The Real Problem Is Context Continuity

The missing piece is not one universal interface. I actually want multiple interfaces.

What I want is a shared context layer underneath them.

If I brainstorm in voice, I should be able to continue in desktop. If I start work in a local agent, I should be able to inspect it from mobile and web. If I delegate work to the cloud, the result should be easy to pull back into the local or conversational context.

If I switch from Claude web to Claude Code, or from ChatGPT to Codex, I should not have to reconstruct the entire task history manually.

The best current example of this working is ChatGPT mobile controlling Codex projects on a connected machine. That shows the direction I want: mobile is not replacing the desktop environment; it is becoming a control surface for it.

The next step is making that idea more universal across web, desktop, mobile, voice, IDE, local agents, and cloud agents.

At the same time, permissions should remain local to the right environment. I do not want every interface to have every permission. Local files, desktop apps, browser sessions, and computer control should stay tied to the machine where permissions were granted. Cloud work should stay in the cloud. Mobile should control what it is allowed to control.

But the reasoning context, project context, and user intent should travel better across these surfaces.
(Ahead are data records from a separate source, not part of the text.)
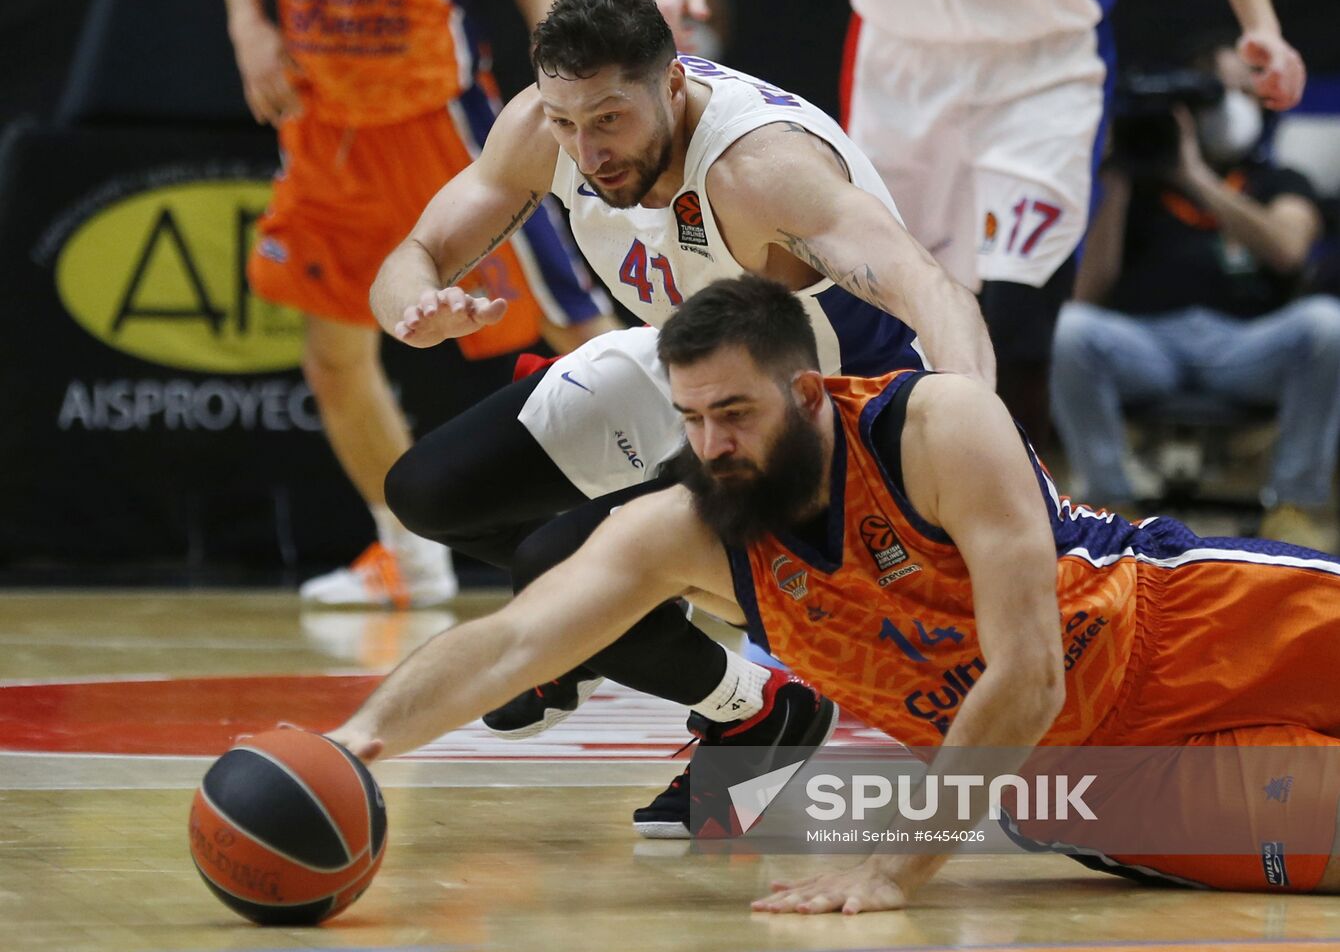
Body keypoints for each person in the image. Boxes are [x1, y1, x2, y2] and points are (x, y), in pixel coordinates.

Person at [328, 276, 1340, 912]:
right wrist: (355, 741)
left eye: (734, 412)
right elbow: (510, 645)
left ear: (806, 394)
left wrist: (891, 870)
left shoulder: (935, 427)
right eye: (691, 418)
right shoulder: (683, 529)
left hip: (1190, 623)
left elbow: (1026, 672)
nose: (712, 443)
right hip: (1088, 784)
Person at [369, 0, 993, 832]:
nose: (586, 152)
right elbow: (415, 252)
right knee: (428, 491)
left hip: (820, 412)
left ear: (671, 86)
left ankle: (734, 695)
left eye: (608, 121)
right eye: (565, 124)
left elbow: (935, 290)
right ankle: (673, 666)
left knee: (559, 565)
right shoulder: (545, 125)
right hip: (692, 369)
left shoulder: (758, 168)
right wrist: (417, 312)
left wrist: (970, 438)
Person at [649, 0, 1307, 442]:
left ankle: (1014, 511)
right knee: (871, 293)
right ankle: (869, 499)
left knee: (1019, 311)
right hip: (902, 53)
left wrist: (1261, 21)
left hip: (1046, 60)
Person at [218, 0, 618, 608]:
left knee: (572, 320)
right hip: (324, 114)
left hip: (433, 109)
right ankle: (409, 557)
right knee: (333, 358)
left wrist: (553, 43)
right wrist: (246, 23)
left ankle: (685, 523)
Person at [1051, 40, 1332, 550]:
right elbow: (1086, 294)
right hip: (1146, 347)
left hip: (1246, 348)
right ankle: (1110, 506)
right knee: (1070, 329)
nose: (1231, 105)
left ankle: (1293, 503)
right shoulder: (1136, 184)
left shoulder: (1278, 179)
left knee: (1326, 325)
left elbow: (1290, 249)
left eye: (1243, 93)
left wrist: (1192, 176)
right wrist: (1116, 176)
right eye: (1218, 94)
Where I Think This Is Going

The future of AI tools is not just better models. The models will keep improving, but the interface and context layer may matter just as much.

The winning product will be the one that lets me move between local, cloud, IDE, web, browser, desktop, mobile, and voice without constantly re-explaining what I am doing.

For me, that is the real product: not just the assistant, not just the model, and not just another interface.

The real product is context continuity.